__Instruction__
Rewrite the text lines from all the rows below as one numbered list, leaving out any blank lines. Do not include the pictures in your answer.

── Records provided

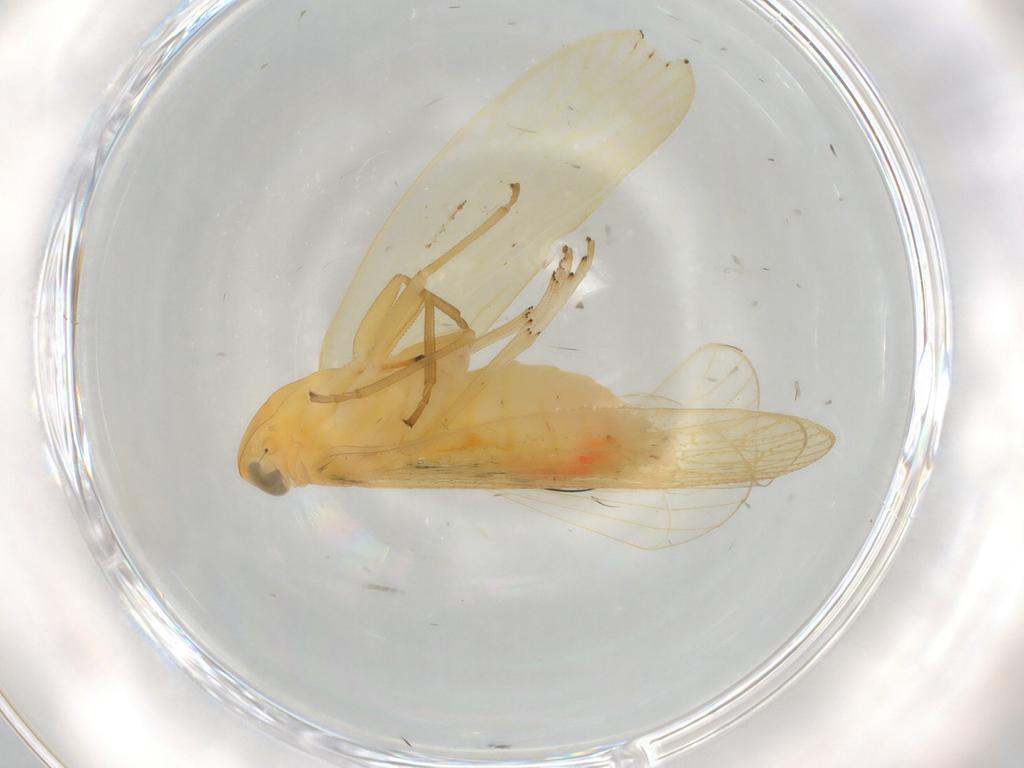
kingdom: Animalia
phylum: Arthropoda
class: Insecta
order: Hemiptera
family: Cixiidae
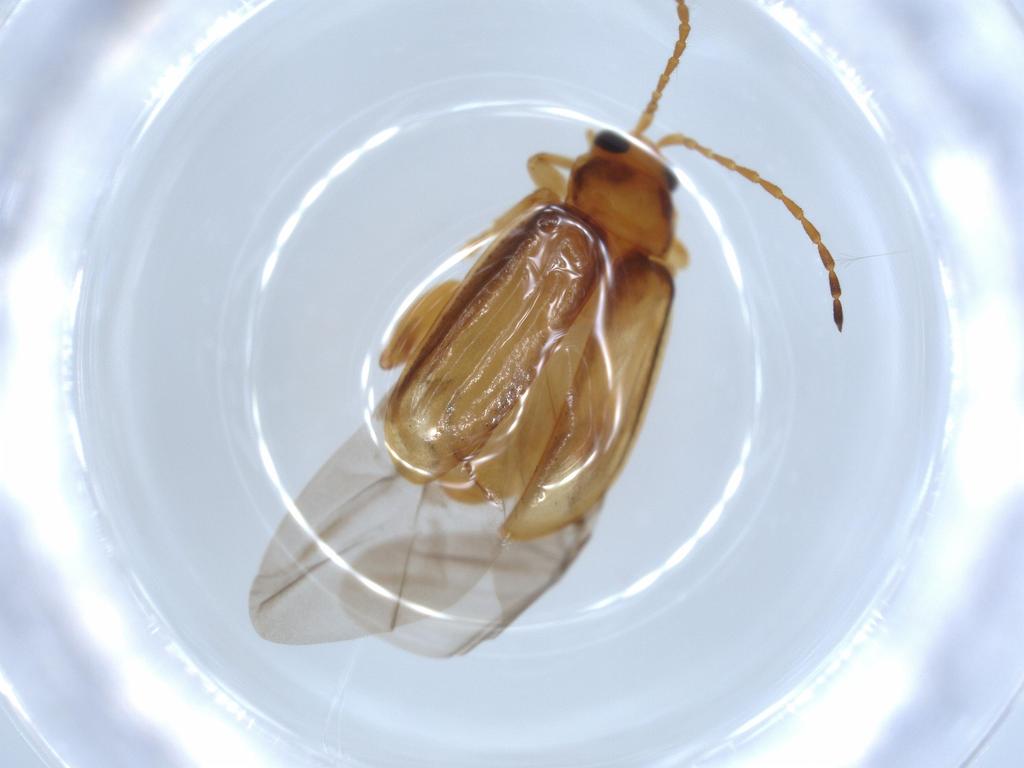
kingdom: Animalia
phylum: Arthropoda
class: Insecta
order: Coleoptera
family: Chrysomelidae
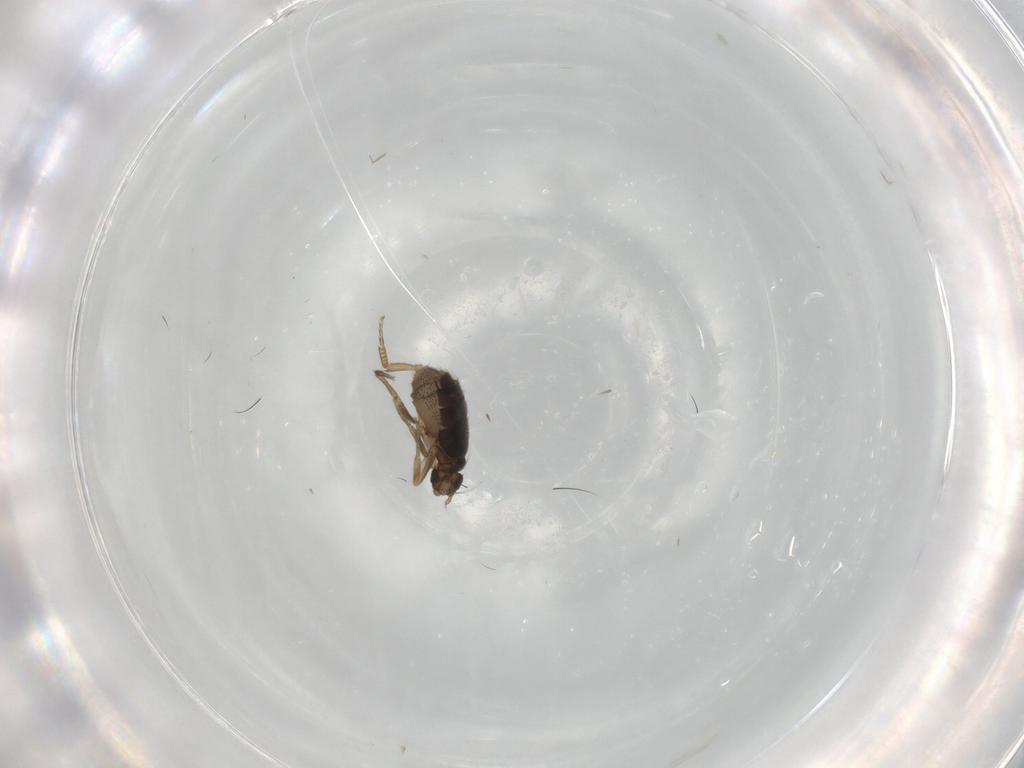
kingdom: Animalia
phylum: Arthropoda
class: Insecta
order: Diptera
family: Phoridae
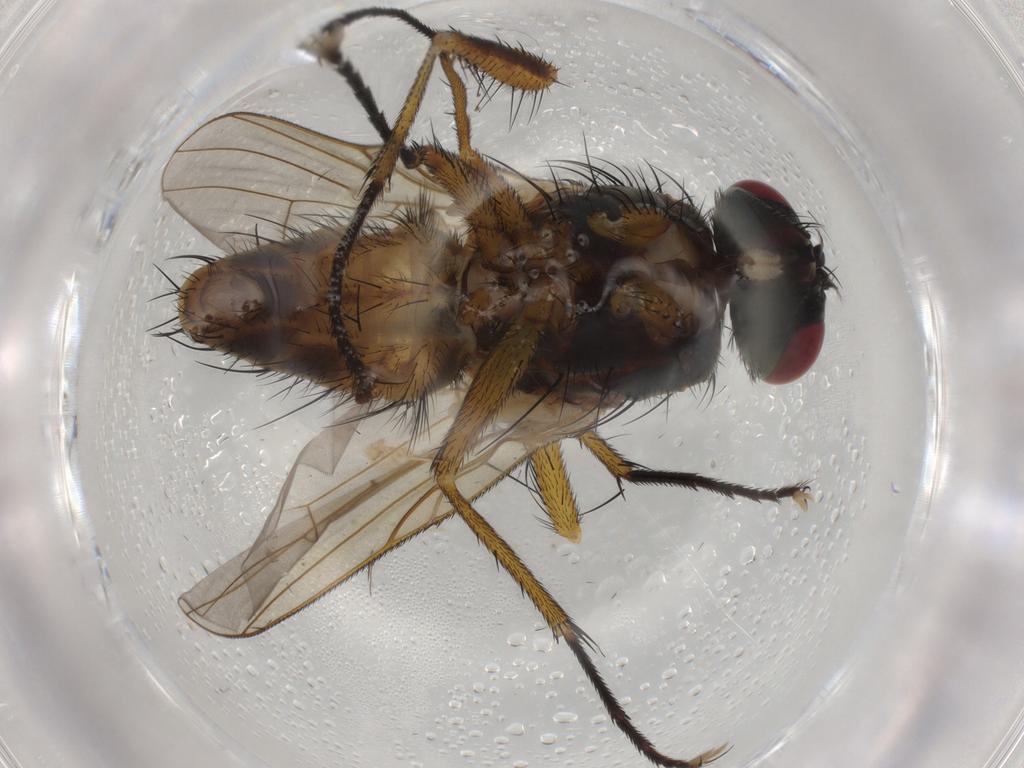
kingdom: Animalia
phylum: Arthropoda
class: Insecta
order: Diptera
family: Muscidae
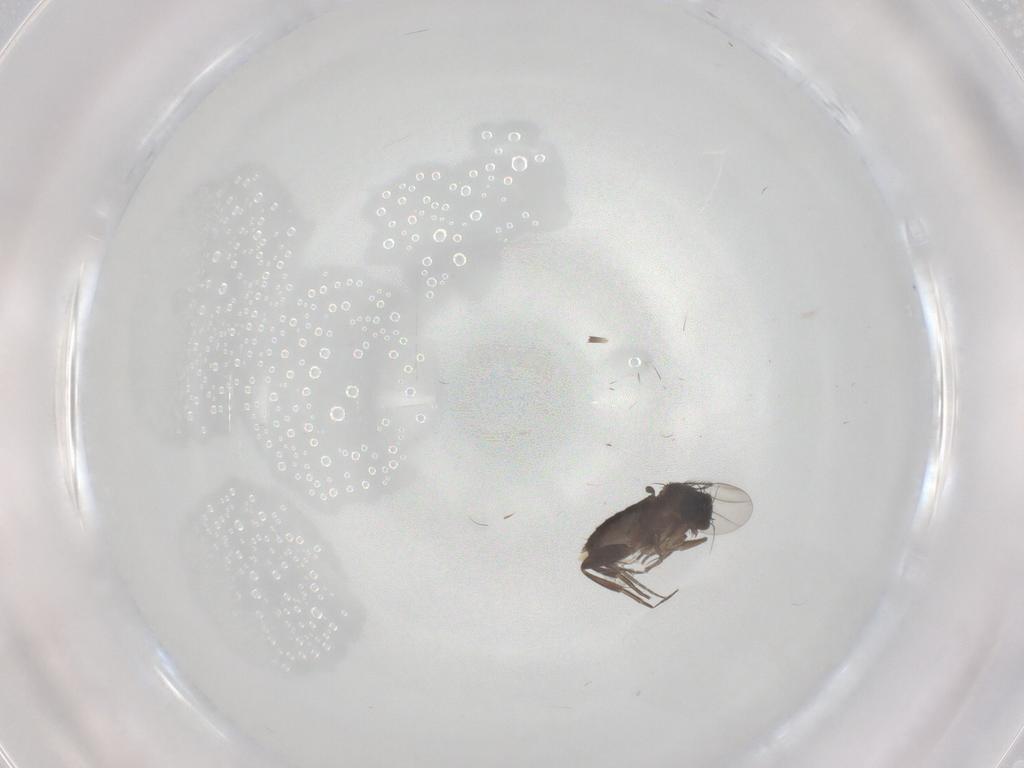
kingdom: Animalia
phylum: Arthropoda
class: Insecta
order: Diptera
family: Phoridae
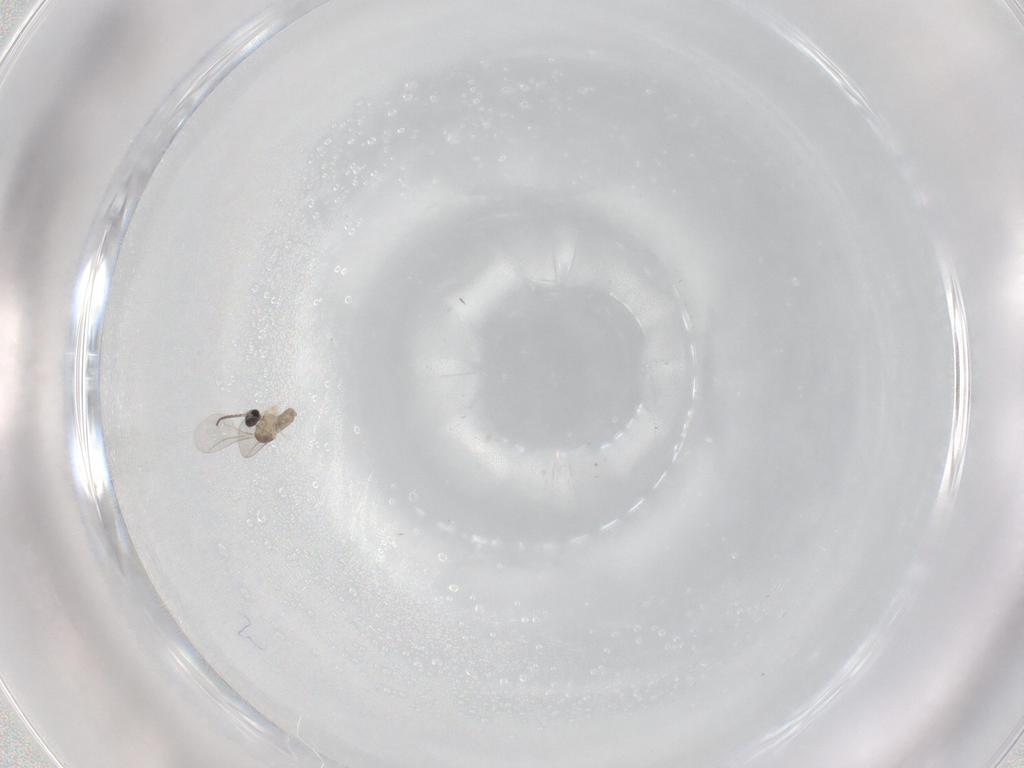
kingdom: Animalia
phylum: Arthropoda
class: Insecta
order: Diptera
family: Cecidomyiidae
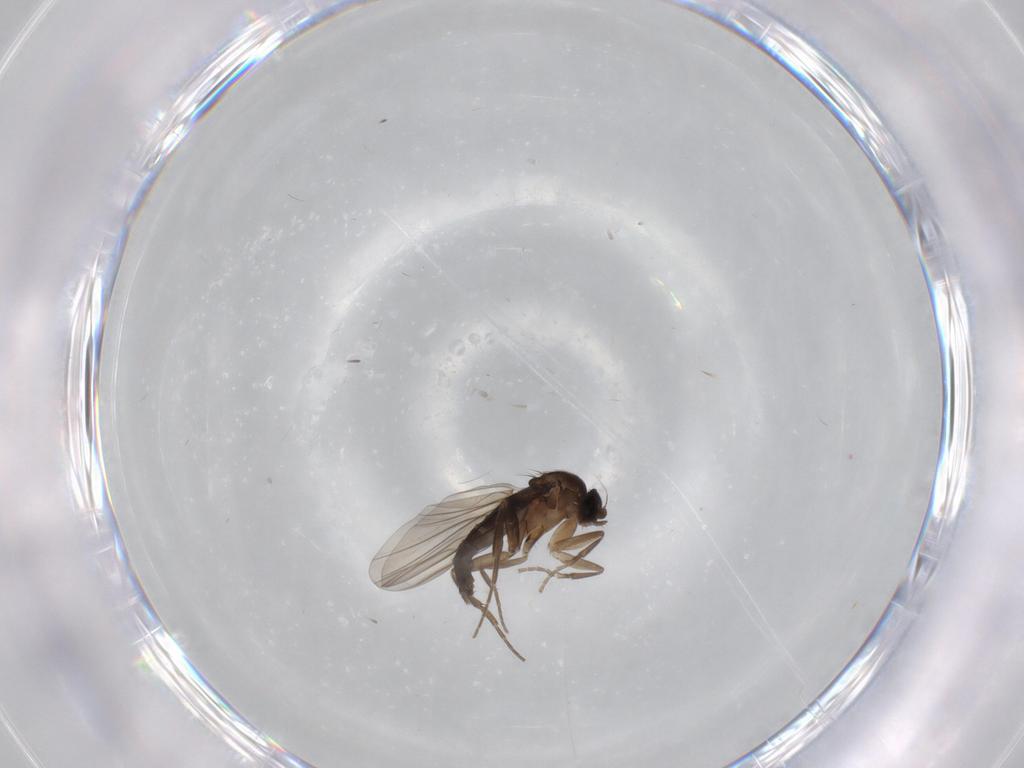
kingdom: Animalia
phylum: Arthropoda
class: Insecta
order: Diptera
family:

────

__Task result__
1. kingdom: Animalia
2. phylum: Arthropoda
3. class: Insecta
4. order: Hemiptera
5. family: Cixiidae
6. kingdom: Animalia
7. phylum: Arthropoda
8. class: Insecta
9. order: Coleoptera
10. family: Chrysomelidae
11. kingdom: Animalia
12. phylum: Arthropoda
13. class: Insecta
14. order: Diptera
15. family: Phoridae
16. kingdom: Animalia
17. phylum: Arthropoda
18. class: Insecta
19. order: Diptera
20. family: Muscidae
21. kingdom: Animalia
22. phylum: Arthropoda
23. class: Insecta
24. order: Diptera
25. family: Phoridae
26. kingdom: Animalia
27. phylum: Arthropoda
28. class: Insecta
29. order: Diptera
30. family: Cecidomyiidae
31. kingdom: Animalia
32. phylum: Arthropoda
33. class: Insecta
34. order: Diptera
35. family:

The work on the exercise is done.